***** 所给段落 *****

DPR-模型

在开放域问答的密集段落检索（Dense Passage Retrieval for Open-Domain Question Answering）一文中，Karpukhin 等人基于 Google 的自然问答（Natural Questions）数据集训练了模型。

facebook-dpr-ctx_encoder-single-nq-base
facebook-dpr-question_encoder-single-nq-base

他们还结合自然问答（Natural Questions）、TriviaQA、WebQuestions 和 CuratedTREC 数据集训练了模型。

facebook-dpr-ctx_encoder-multiset-base
facebook-dpr-question_encoder-multiset-base

其中一个模型用于编码段落，另一个模型用于编码问题/查询。

用法

要编码段落，您需要提供标题（例如维基百科文章标题）和文本段落。这两部分必须用 [SEP] 标记分隔。对于编码段落，我们使用 ctx_encoder。

查询则使用 question_encoder 进行编码。

from sentence_transformers import SentenceTransformer, util

passage_encoder = SentenceTransformer("facebook-dpr-ctx_encoder-single-nq-base")

*****

* 任务说明 1 *
把条目中从含有“This screenshot has height=540, width=960. Identify”的那一行起、到含有“coordinates pyautogui.click(x=379, y=351).”的那一行止的全部内容（首尾两行都算在内）表示为 JSON 字符串列表，每行对应一个字符串，空行略去。

***** 展示材料 *****

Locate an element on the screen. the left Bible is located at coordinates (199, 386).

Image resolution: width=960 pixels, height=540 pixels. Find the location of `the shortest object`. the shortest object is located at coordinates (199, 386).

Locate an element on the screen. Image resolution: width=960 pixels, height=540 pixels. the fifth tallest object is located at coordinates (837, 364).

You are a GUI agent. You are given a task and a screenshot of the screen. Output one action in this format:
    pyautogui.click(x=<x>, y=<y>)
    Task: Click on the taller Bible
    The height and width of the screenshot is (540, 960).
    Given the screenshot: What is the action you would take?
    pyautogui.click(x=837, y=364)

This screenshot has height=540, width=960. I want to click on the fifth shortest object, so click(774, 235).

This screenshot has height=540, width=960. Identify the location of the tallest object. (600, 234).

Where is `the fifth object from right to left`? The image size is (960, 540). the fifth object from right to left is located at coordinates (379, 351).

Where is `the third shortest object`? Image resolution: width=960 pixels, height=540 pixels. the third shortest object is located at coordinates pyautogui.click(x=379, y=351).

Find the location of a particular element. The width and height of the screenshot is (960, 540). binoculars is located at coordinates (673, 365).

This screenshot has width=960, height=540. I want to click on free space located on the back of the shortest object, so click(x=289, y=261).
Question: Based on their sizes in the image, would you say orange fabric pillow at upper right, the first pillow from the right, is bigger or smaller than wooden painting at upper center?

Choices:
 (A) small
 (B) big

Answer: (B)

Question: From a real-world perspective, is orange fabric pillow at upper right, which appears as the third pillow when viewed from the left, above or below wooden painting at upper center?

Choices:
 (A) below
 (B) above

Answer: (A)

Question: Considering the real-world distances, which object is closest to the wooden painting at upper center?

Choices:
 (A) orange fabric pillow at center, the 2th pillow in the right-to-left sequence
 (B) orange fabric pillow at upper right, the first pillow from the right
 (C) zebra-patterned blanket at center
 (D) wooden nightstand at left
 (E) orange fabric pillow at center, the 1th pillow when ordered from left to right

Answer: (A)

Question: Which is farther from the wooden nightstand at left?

*****

* 任务说明 2 *
判断下列陈述是否与所给段落相符，逐项回答“是”或“否”，并逐字引用所给段落中起决定作用的语句。
(a) 编码段落时使用的是 question_encoder。
(b) 多数据集模型的训练数据中包括 TriviaQA。
(c) 标题与文本段落之间必须用 [SEP] 标记隔开。

* 练习作答 1 *
[
  "This screenshot has height=540, width=960. Identify the location of the tallest object. (600, 234).",
  "Where is `the fifth object from right to left`? The image size is (960, 540). the fifth object from right to left is located at coordinates (379, 351).",
  "Where is `the third shortest object`? Image resolution: width=960 pixels, height=540 pixels. the third shortest object is located at coordinates pyautogui.click(x=379, y=351)."
]

* 练习作答 2 *
(a) 否：“对于编码段落，我们使用 ctx_encoder。”
(b) 是：“他们还结合自然问答（Natural Questions）、TriviaQA、WebQuestions 和 CuratedTREC 数据集训练了模型。”
(c) 是：“这两部分必须用 [SEP] 标记分隔。”